-- START Quoted passage --

LSSTDESC / desc-help

DESC Computing Requests
BSD 3-Clause "New" or "Revised" License
2 stars 0 forks source link

[NERSC] Reorganize and expand our DESC environments #61

Closed johannct closed 2 weeks ago

johannct commented 3 years ago

Description A clear and concise description of what the issue is.

Choose all applicable topics by placing an 'X' between the [ ]:

To Reproduce Steps to reproduce the behavior:

  1. Go to jupyter.nersc.gov
  2. Choose latest desc-python (3.8)
  3. execute
    import matplotlib as mpl
    mpl.rcParams['text.usetex'] = True
    from matplotlib import pylab as plt
    plt.plot([0,1],[0,1])
  4. See trace : RuntimeError: Failed to process string with tex because latex could not be found

Screenshots Screenshot from 2021-04-17 07-54-31

So the central question is : how do we deal with latex plotting from within a desc-python session? I presume that no on complained because everybody who needed it installed texlive locally? But it is 5GB...... on the other hand managing a latex custom setup within the desc-python environment promises to be a major burden..... People are going to use desc-python to build publication-ready figures, so they will certainly want latex capabilities.....

Issue initially discovered by @sschmidt23 while working at NERSC with qp, which has a plotting module setting up latex and serif in the rcParams.

johannct commented 3 years ago

Nota bene : this is entirely a question of container management, as NERSC does distribute latex :

johannct@cori06:~> which latex 
/usr/bin/latex
johannct@cori06:~> source /global/common/software/lsst/common/miniconda/setup_current_python.sh
Now using /usr/local/py/envs/desc/bin/python
(desc) bash-4.2$ which latex
which: no latex in (/usr/local/py/envs/desc/bin:/usr/local/py/condabin:/usr/local/sbin:/usr/local/bin:/usr/sbin:/usr/bin:/sbin:/bin:/opt/udiImage/bin)
(desc) bash-4.2$ conda deactivate
bash-4.2$ which latex
which: no latex in (/usr/local/py/condabin:/usr/local/sbin:/usr/local/bin:/usr/sbin:/usr/bin:/sbin:/bin:/opt/udiImage/bin)
bash-4.2$ exit
exit
johannct@cori06:~> which latex
/usr/bin/latex

So the issue is not about installing texlive globally for DESC people, but just about not shielding the host system entirely from the shifter image.... This is by the way a major change of behavior compared to the non-shifter previous setup, which was not shielding the host system if I trust what I see at CC, which did not move to the recent desc-python setup.

Also I am wondering why I need to exit from a useless bash shell after a conda deactivate in order to fall back into my normal login. Is that expected and unavoidable?

-- END Quoted passage --

To do =
1: Give back, word for word, the stretch of the desc-python LaTeX thread from "4. See trace" through "want latex capabilities.....".
2: Carry the desc-python LaTeX thread forward, starting after its final sentence.

-- START Records --

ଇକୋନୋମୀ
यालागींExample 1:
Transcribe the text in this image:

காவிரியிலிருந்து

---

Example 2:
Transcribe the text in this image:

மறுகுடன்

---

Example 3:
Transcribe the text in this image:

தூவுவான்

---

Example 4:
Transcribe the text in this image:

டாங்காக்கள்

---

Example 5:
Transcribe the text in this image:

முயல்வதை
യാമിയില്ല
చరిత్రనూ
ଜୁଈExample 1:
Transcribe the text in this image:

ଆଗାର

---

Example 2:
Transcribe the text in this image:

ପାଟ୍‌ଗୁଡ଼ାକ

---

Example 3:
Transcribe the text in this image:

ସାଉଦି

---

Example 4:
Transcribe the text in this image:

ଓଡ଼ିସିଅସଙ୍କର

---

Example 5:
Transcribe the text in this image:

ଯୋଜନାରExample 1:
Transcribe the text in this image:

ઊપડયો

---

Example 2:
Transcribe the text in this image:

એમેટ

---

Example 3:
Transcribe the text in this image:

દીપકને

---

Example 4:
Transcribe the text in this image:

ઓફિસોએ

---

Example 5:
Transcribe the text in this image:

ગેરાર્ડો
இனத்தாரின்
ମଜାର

-- END Records --
-- START Records --

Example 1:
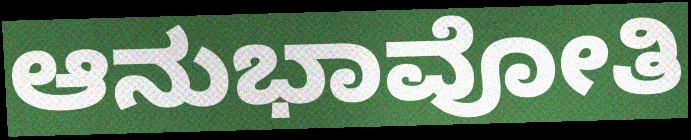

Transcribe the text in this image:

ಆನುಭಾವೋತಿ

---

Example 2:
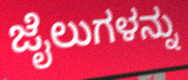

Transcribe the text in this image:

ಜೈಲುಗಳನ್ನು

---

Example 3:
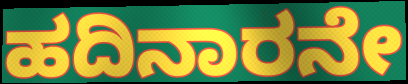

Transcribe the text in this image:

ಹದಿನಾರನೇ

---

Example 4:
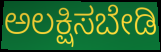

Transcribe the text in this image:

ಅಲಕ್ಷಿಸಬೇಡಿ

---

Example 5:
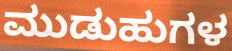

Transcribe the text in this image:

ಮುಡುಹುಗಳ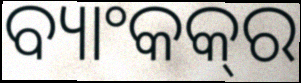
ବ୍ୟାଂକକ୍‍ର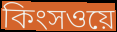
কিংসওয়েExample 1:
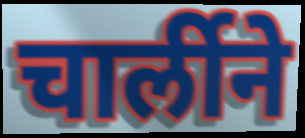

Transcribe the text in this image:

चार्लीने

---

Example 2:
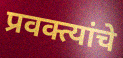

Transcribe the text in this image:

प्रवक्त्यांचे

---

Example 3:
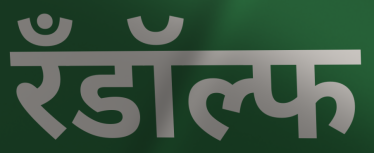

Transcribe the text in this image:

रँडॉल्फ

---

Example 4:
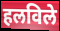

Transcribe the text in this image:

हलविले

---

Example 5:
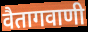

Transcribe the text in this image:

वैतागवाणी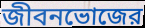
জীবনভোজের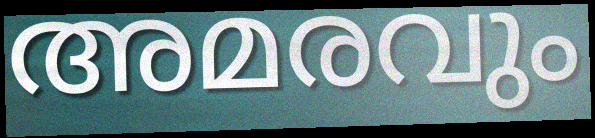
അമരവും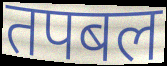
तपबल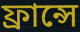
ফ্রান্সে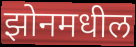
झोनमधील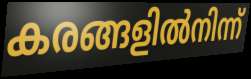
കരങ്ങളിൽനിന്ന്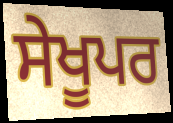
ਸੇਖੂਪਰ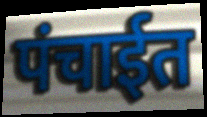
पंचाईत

-- END Records --

Responses per task =
1:
4. See trace : RuntimeError: Failed to process string with tex because latex could not be found

Screenshots Screenshot from 2021-04-17 07-54-31

So the central question is : how do we deal with latex plotting from within a desc-python session? I presume that no on complained because everybody who needed it installed texlive locally? But it is 5GB...... on the other hand managing a latex custom setup within the desc-python environment promises to be a major burden..... People are going to use desc-python to build publication-ready figures, so they will certainly want latex capabilities.....

2:
heather999 commented 3 years ago

HI Johann, I took some time to think about this and also investigated how NERSC currently handles latex in its own jupyter kernel. At NERSC, while they don't provide latex in their jupyter environment out of the box, they offer a work-around for users to install their own customized kernel to set up their locally installed python plus latex. We want to avoid forcing people to customize in this fashion I think. I did add texlive into desc-python:bleed to both demonstrate that it works and to see the effect on the image size (it increased by ~0.5 compressed GB, resulting in an image size of ~3 GB). That's not a show-stopper and could easily be offset by modifying the existing images. Now is this the right thing to do? We need to consider the use cases for our environments, as I feel the requirements for varies based on their purpose. Maybe there is not a one size fits all and we need multiple environments to support the use cases. I can imagine:

There are some things to point out

So my proposal would be to reorganize our environments (most of which are only in use at NERSC currently). desc-python-nersc - providing what we had before, stack-free, installed locally at NERSC, making the NERSC env fully available desc-python-img - Containerized, useful for CI, batch jobs, and those wishing to pull a pretty complete DESC env onto another site or laptop
desc-python-bleed - will continue as a containerized env, including most recent version of all releases plus master of GCRCatalogs desc-stack-nersc - likely using the CVMFS DM stack installations plus DESC requested packages, and has the local NERSC env fully available desc-stack-img - What is now called desc-stack, a containerized DM stack plus DESC requested packages

There are some other environments out there.. like desc-pyspark and another that's for desc-python-webapps which I'll ignore for now.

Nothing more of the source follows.